*Instructions:*
- a) Rewrite the popover passage from "A popover is" to "was in 1876.", putting "mixture" in place of "batter" each time it appears.
- b) Write the next part of the text about popovers, starting after its last sentence.

*Source document:*
# # # #
A popover is a light roll made from an egg batter similar to that of Yorkshire pudding, typically baked in muffin tins or dedicated popover pans, which have straight-walled sides rather than angled.

Popovers may be served either as a sweet, topped with fruit and whipped cream; or, butter and jam for breakfast; or, with afternoon tea; or, with meats at lunch and dinner.

Name
The name "popover" comes from the fact that the batter swells or "pops" over the top of the tin while baking. Popovers are also known as Laplanders.

History
The popover is an American version of Yorkshire pudding and similar batter puddings made in England since the 17th century,

The oldest known reference to popovers dates to 1850. The first cookbook to print a recipe for popovers was in 1876.

A variant of popovers with garlic and herbs is called Portland (Oregon) popover pudding. Other American popover variations include replacing some of the flour with pumpkin puree and adding spices such as allspice or nutmeg. Most American popovers today, however, are not flavored with meat or herbs. Instead, they have a buttery taste.

Ogden Nash inverts the historical order of events.
# # # #
*Records supplied:*

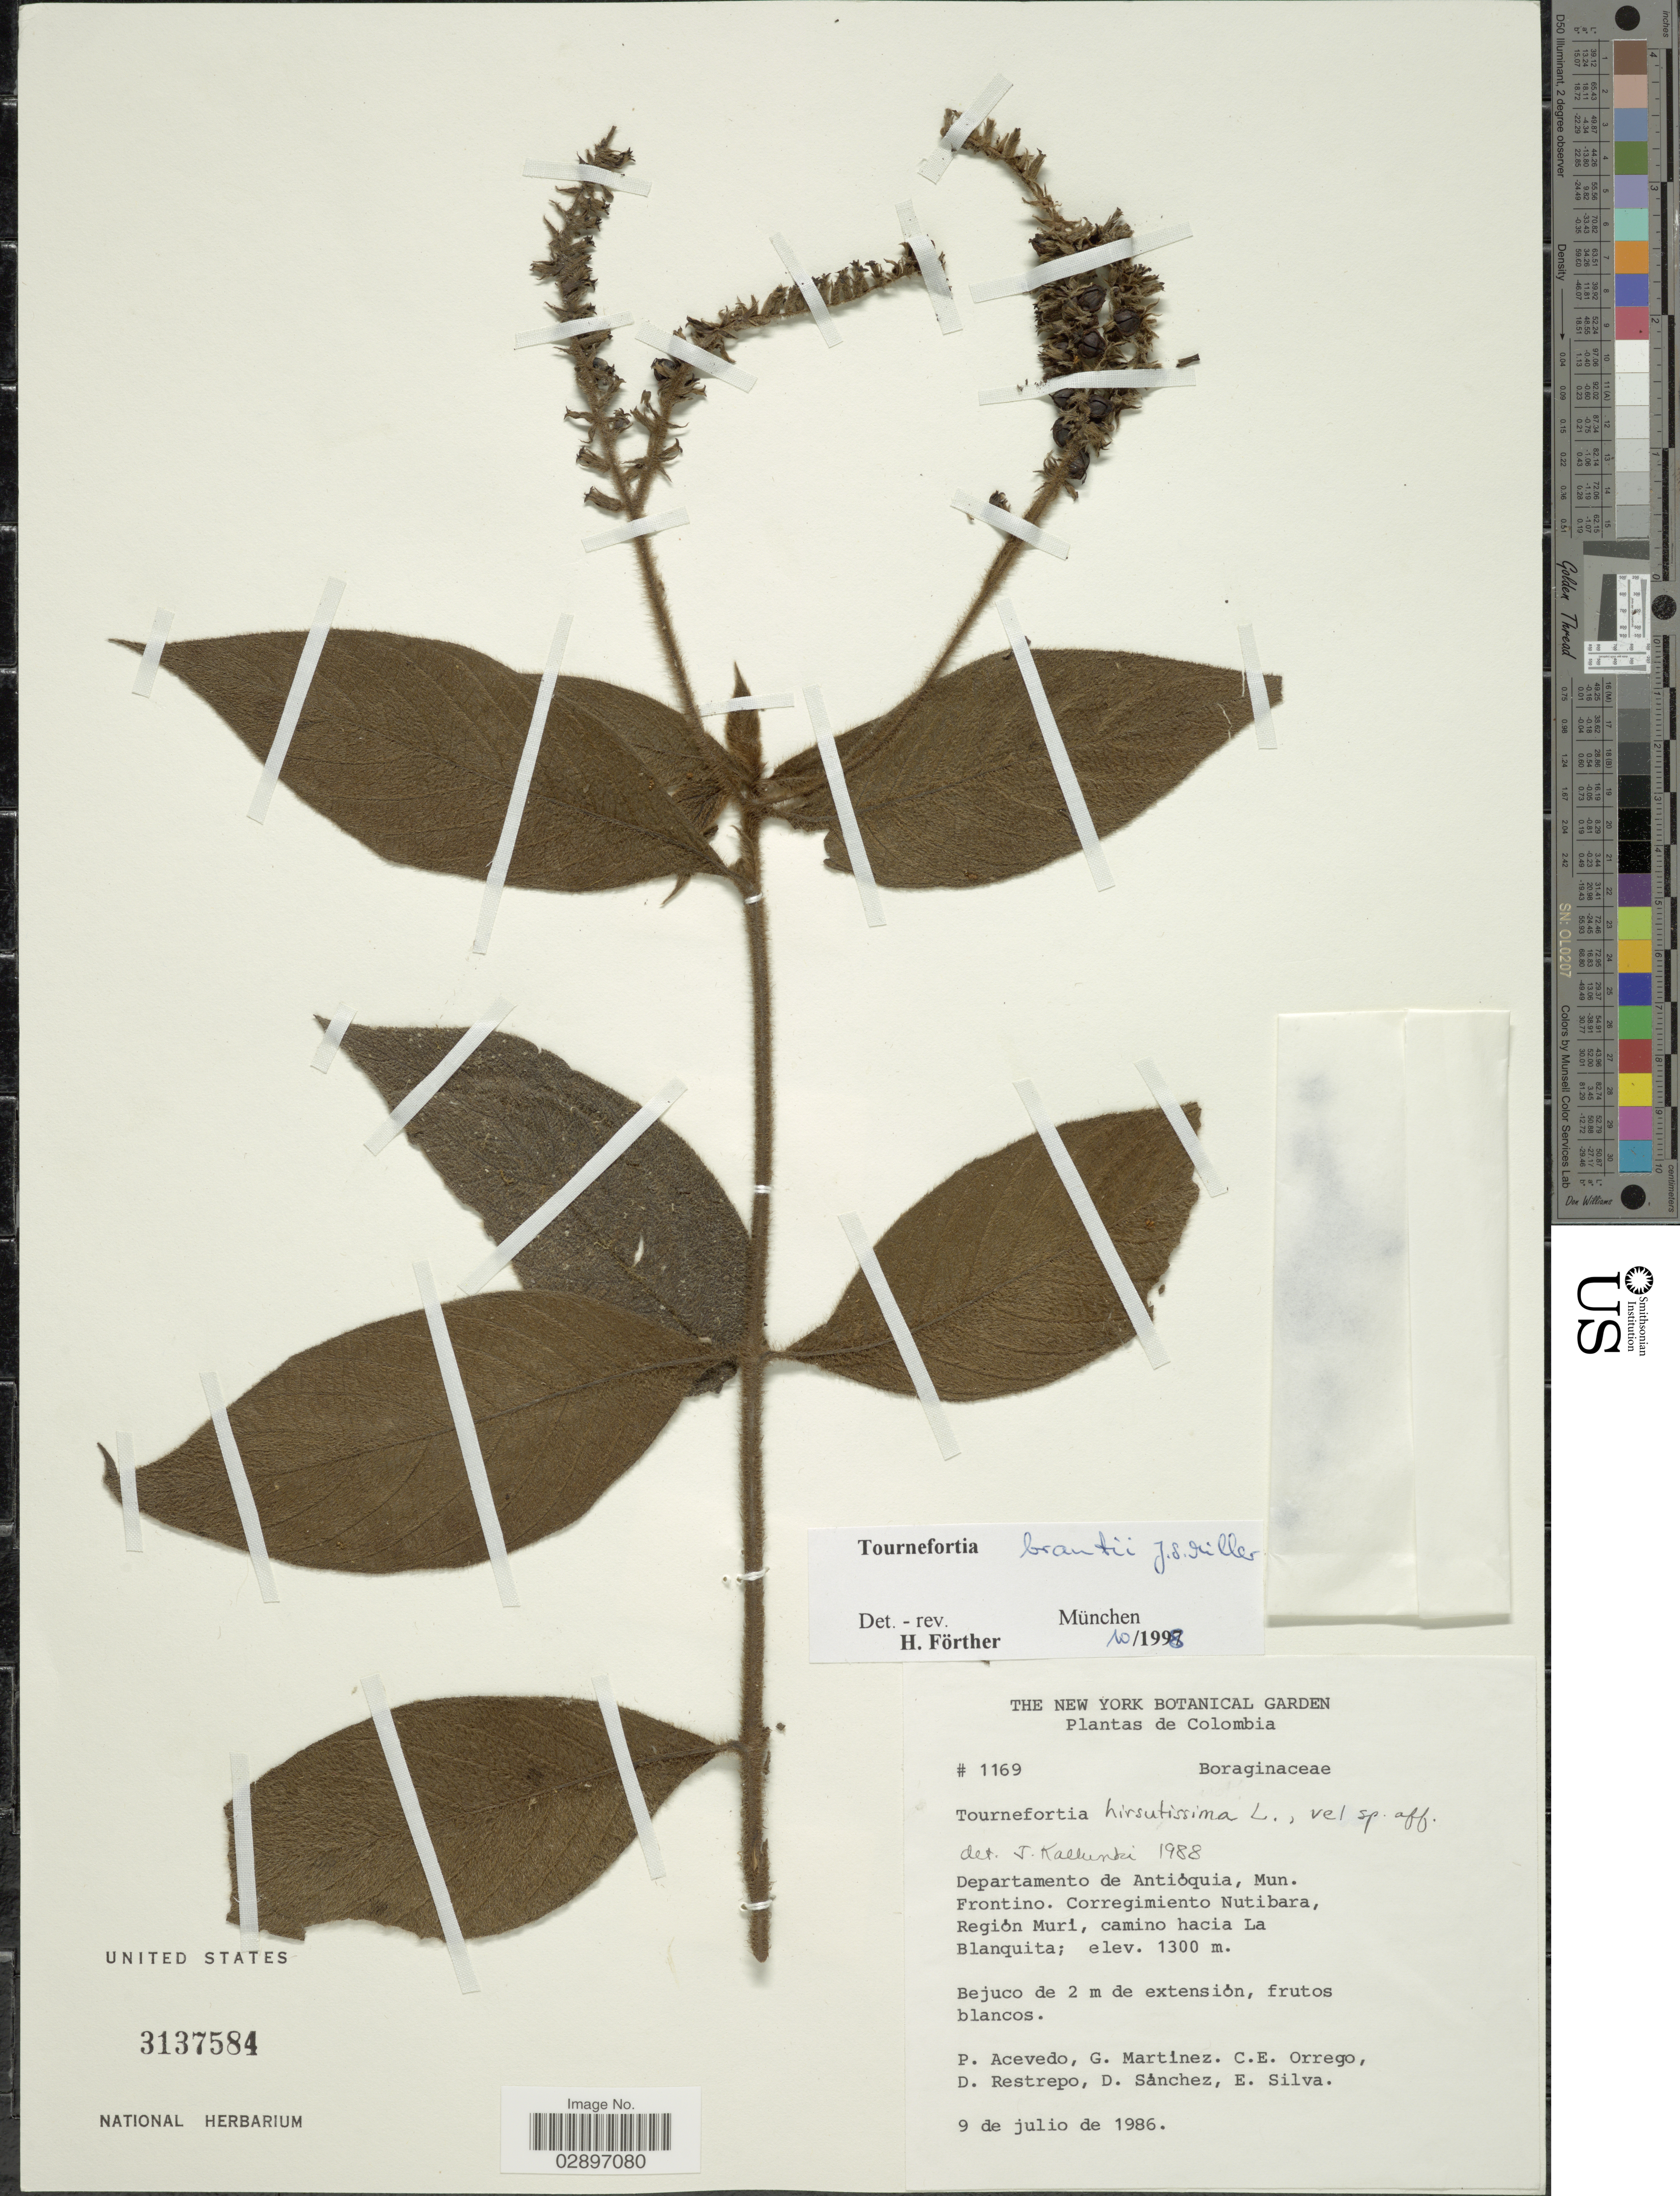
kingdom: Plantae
# # # #
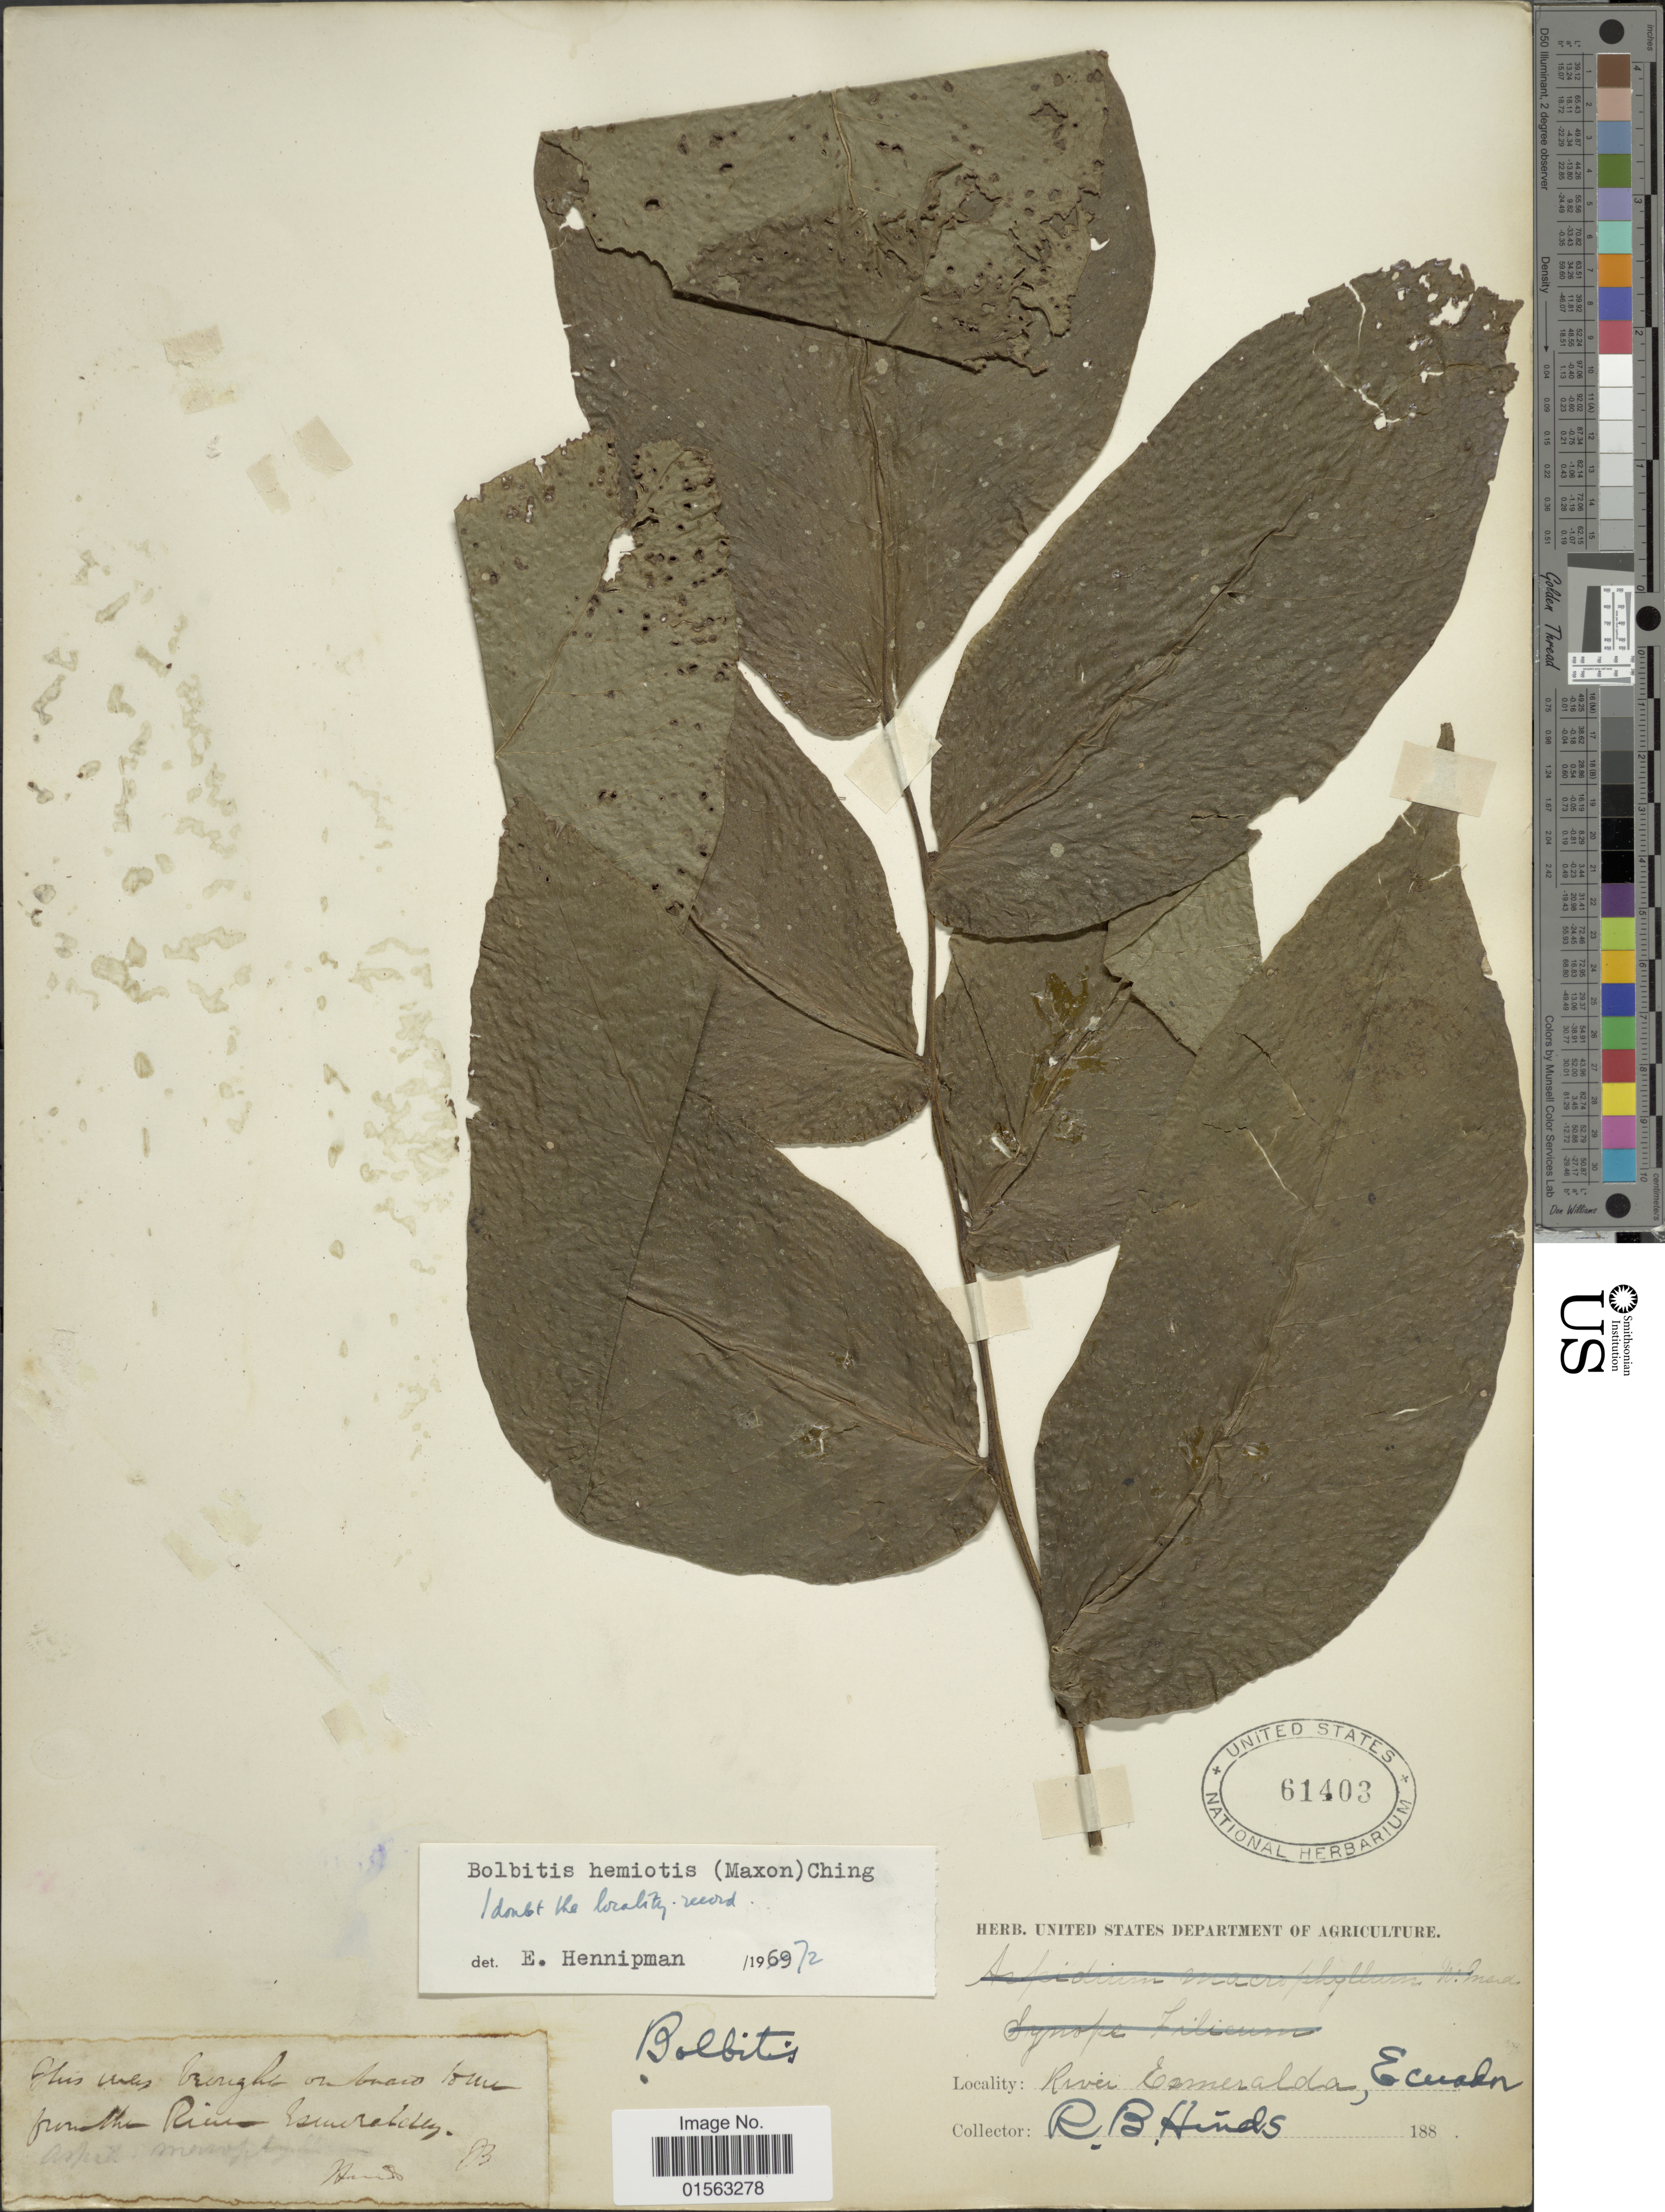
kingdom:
# # # #
*Expected answers:*
- a)
A popover is a light roll made from an egg mixture similar to that of Yorkshire pudding, typically baked in muffin tins or dedicated popover pans, which have straight-walled sides rather than angled.

Popovers may be served either as a sweet, topped with fruit and whipped cream; or, butter and jam for breakfast; or, with afternoon tea; or, with meats at lunch and dinner.

Name
The name "popover" comes from the fact that the mixture swells or "pops" over the top of the tin while baking. Popovers are also known as Laplanders.

History
The popover is an American version of Yorkshire pudding and similar mixture puddings made in England since the 17th century,

The oldest known reference to popovers dates to 1850. The first cookbook to print a recipe for popovers was in 1876.

- b)
Let's call Yorkshire pudding
A fortunate blunder:
It's a sort of popover
That turned and popped under.

Preparation
Popovers require flour, eggs (which provide the buoyancy), milk, a dash of salt, and, if additional browning is desired, sugar.
The dry ingredients are mixed, and then the wet are added. Beat until batter is smooth.
Generously grease a muffin or cupcake tin to prevent sticking and fill each cup, but never fill to the top. The batter will expand while baking.
Bake at medium high heat, and avoid slamming doors or sudden loud noises as the popovers bake, as this may impede rising. 
Once browned, remove from oven carefully, as the popovers will be hot and each will have a bulb filled with hot air.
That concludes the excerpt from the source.